One can think of despair as the opposite of hope. Diabetes, being a progressive condition, leading to possible multiple complications and serial losses can destroy patients’ hopes and dreams. Despair can also affect families, carers and clinicians. Diabetic complications are common and increase over time. Fifteen years after diagnosis with type 2 diabetes, 5.4% of patients have suffered cerebrovascular accident, 13.4% have peripheral vascular disease, 25.9% have retinopathy, 14.2% have nephropathy and 29.1% neuropathy. Poor glycaemic control is a risk factor for developing diabetic complications, but clearly complications like retinopathy and neuropathy also impact practically on the patient’s ability to monitor and administer insulin.
Strategies to consider
Patients who generally lack motivation or discipline or those in despair may benefit from MI, to move them gradually towards making positive behavioural change. Another approach, again borrowed from clinical psychology, is ‘problem solving’. The patient who feels overwhelmed is encouraged to draw up a comprehensive list of their current problems and then supported in devising a plan for each one. This approach often provides a clear rationale for action and action is the antidote to despair.

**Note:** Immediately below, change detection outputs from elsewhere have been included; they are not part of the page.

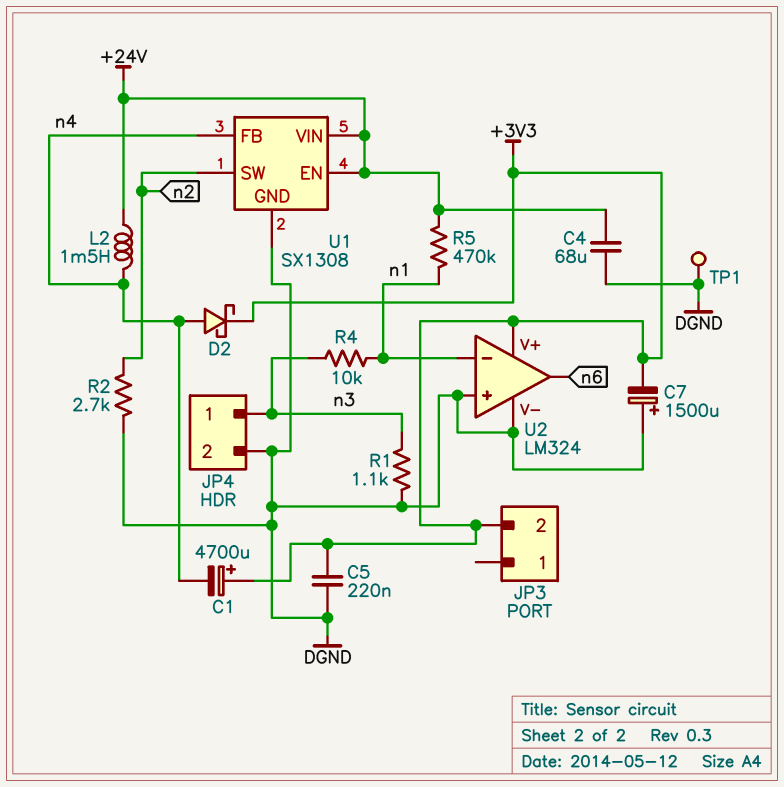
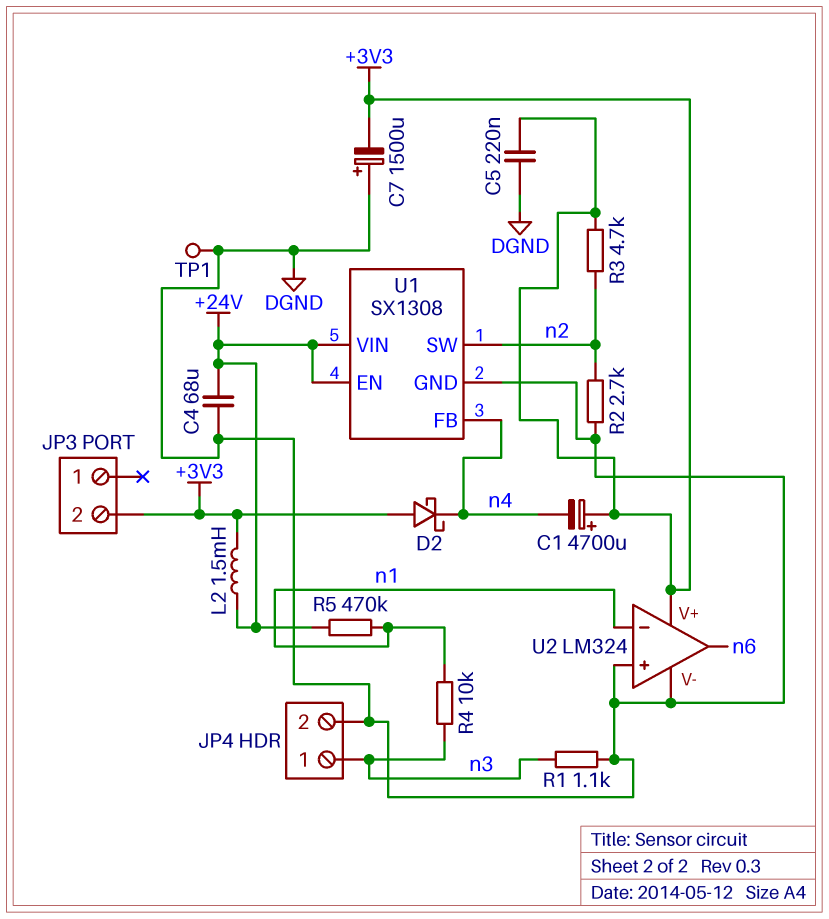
D2: schottky (A n4, K +3V3) -> schottky (A +3V3, K n4)
L2: 1.5mH (+24V, n4) -> 1.5mH (+3V3, +24V)
R3: none -> 4.7k (+3V3, n2)

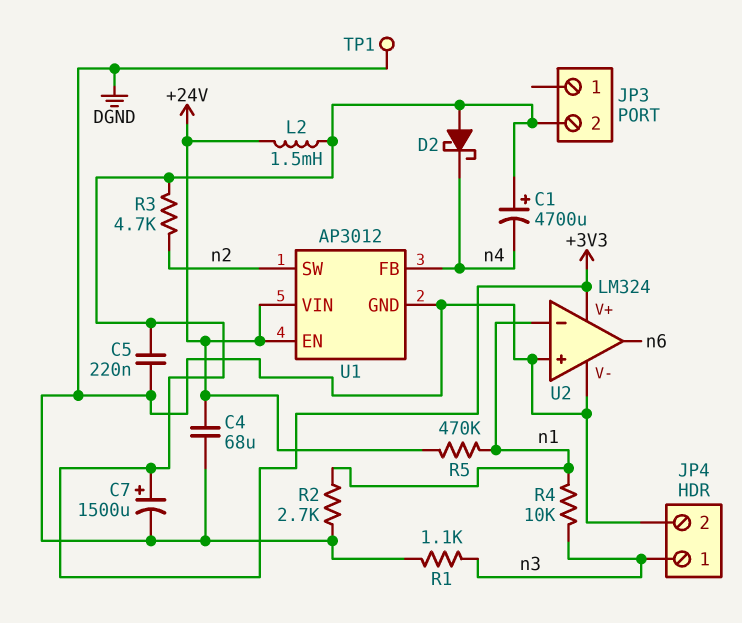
C7: 1500uF (plus DGND, minus +3V3) -> 1500uF (plus +3V3, minus DGND)
R2: 2.7k (DGND, n2) -> 2.7k (DGND, n1)
U1: SX1308 -> AP3012

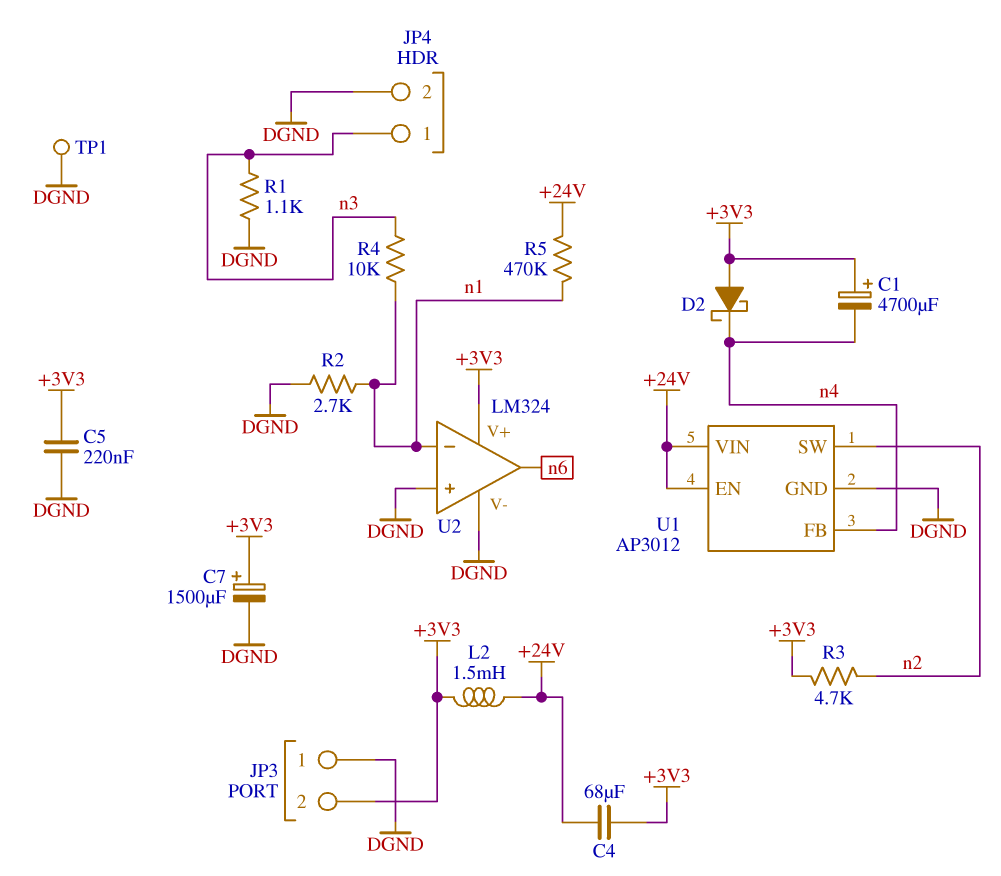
C4: 68uF (+24V, DGND) -> 68uF (+3V3, +24V)
JP3 pin 1: none -> DGND

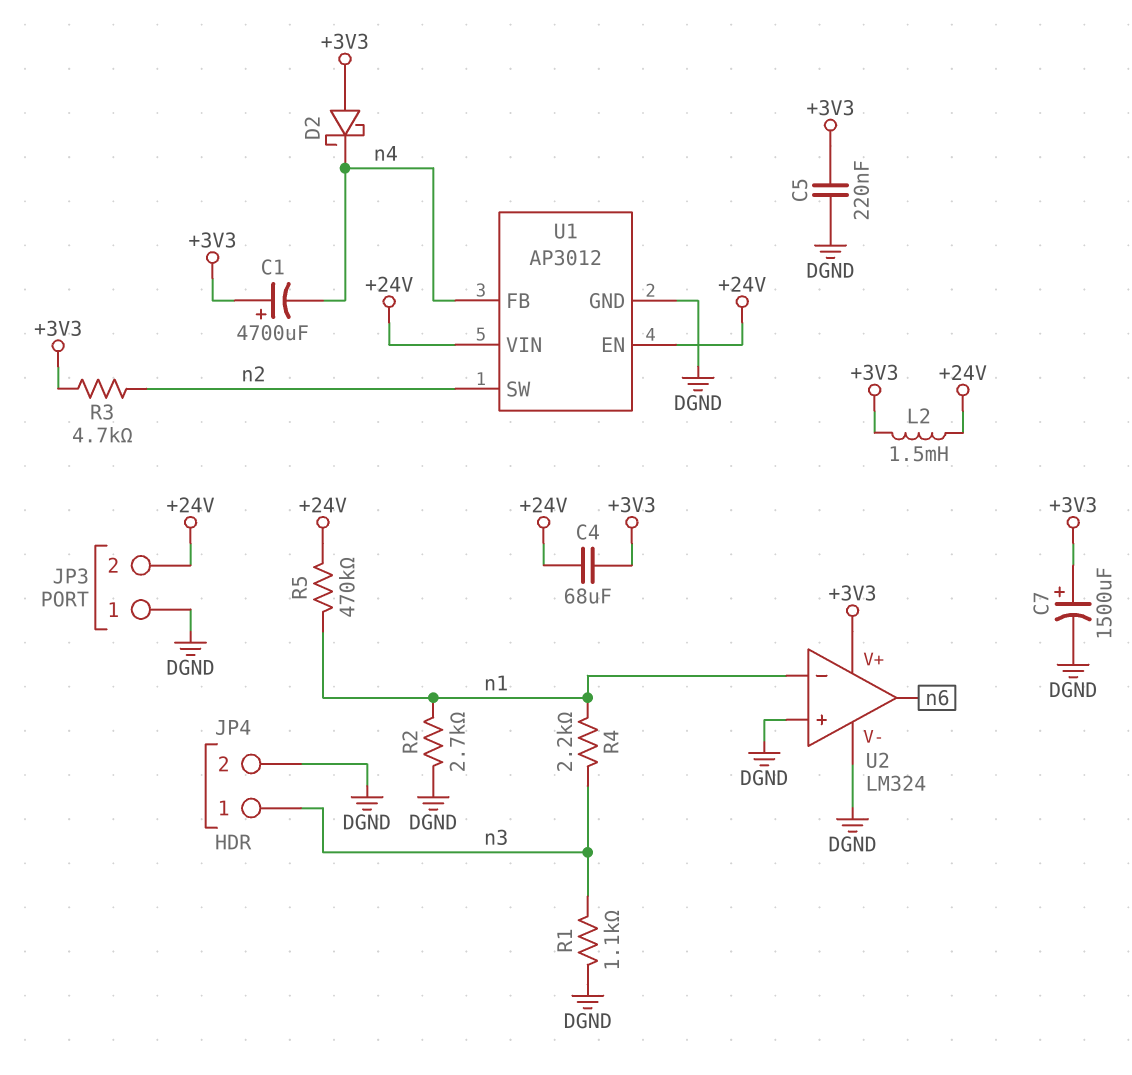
JP3 pin 2: +3V3 -> +24V
R4: 10k (n1, n3) -> 2.2k (n1, n3)
TP1: test point (DGND) -> none

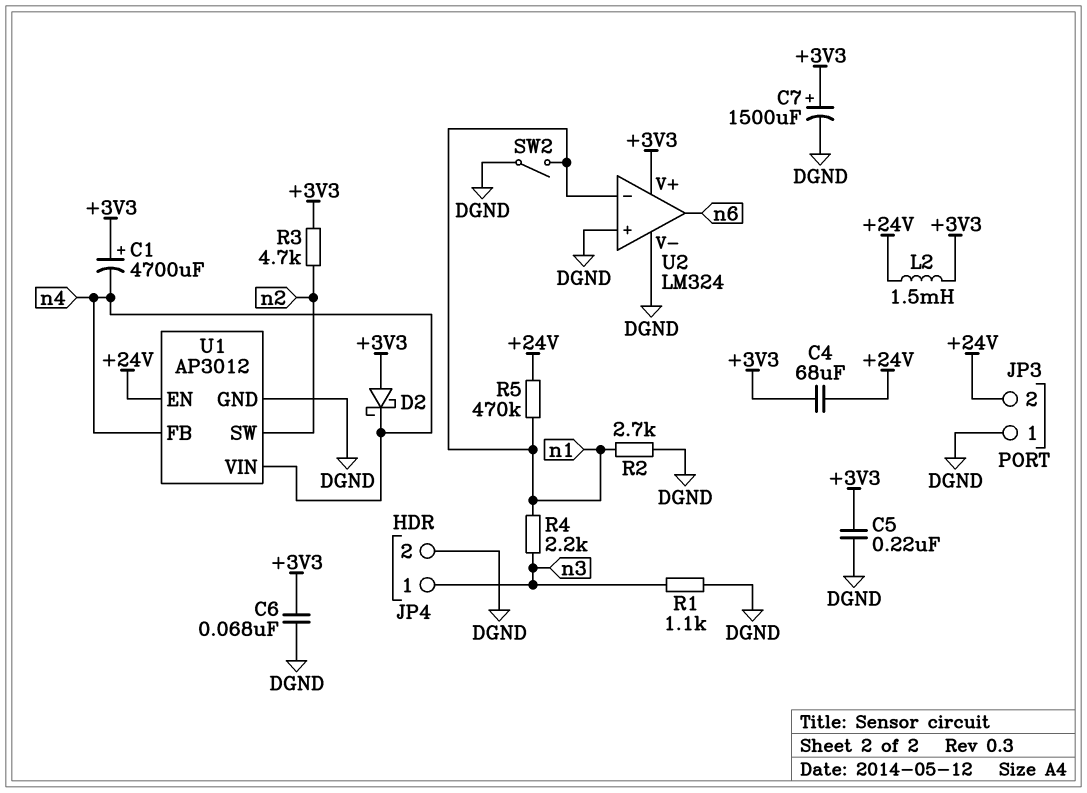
C6: none -> 68nF (+3V3, DGND)
SW2: none -> switch (DGND, n1)
U1 pin VIN: +24V -> n4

Given the prognostic significance of comorbid depression in diabetes, all clinicians should be alert and able to recognise the symptoms. An interesting study in terminally ill oncology patients (Chochinov et al, 1997) found that a single screening question — “Are you depressed?” — enjoyed high sensitivity and specificity as a screening tool for clinical depression (as confirmed by structured diagnostic interview by a trained mental health professional).
For those who prefer a structured approach, the Hospital Anxiety and Depression Scale (HADS) was developed (Zigmond and Snaith, 1983) to screen for anxiety and depression in general hospital patients. It excludes symptoms common in physical illness and thus reduces the risk of false positives or over diagnosis. There are seven items (rated from 0–3) each for anxiety and depression. For anxiety (HADS-A) a score of 8 gave a specificity of 0.78 and a sensitivity of 0.9. For depression (HADS-D) a score of 8 gave a specificity of 0.79 and a sensitivity of 0.83. Depressed diabetic patients respond to treatment with antidepressants (Lustman et al, 2000), as well as psychotherapy (Ismail et al, 2008).
Conclusion
The authors hope that the model presented in this article offers clinicians a helpful framework for conceptualising psychosocial barriers to effective diabetic self-management. Addressing these factors directly, or referring a patient to services that can offer support or treatment, can improve the patient’s ability to manage their diabetes.
There is increasing awareness among managers and commissioners that tackling psychosocial factors affecting patients with chronic conditions can reduce acute presentations, hospital admissions and length of stay which, in turn, frees up NHS capacity (NHS England, 2014). A good example of fully integrated biological, psychological and social care for diabetes is the 3 Dimensions for Diabetes service operating in King’s College Hospital and Guy’s and St Thomas’ in London.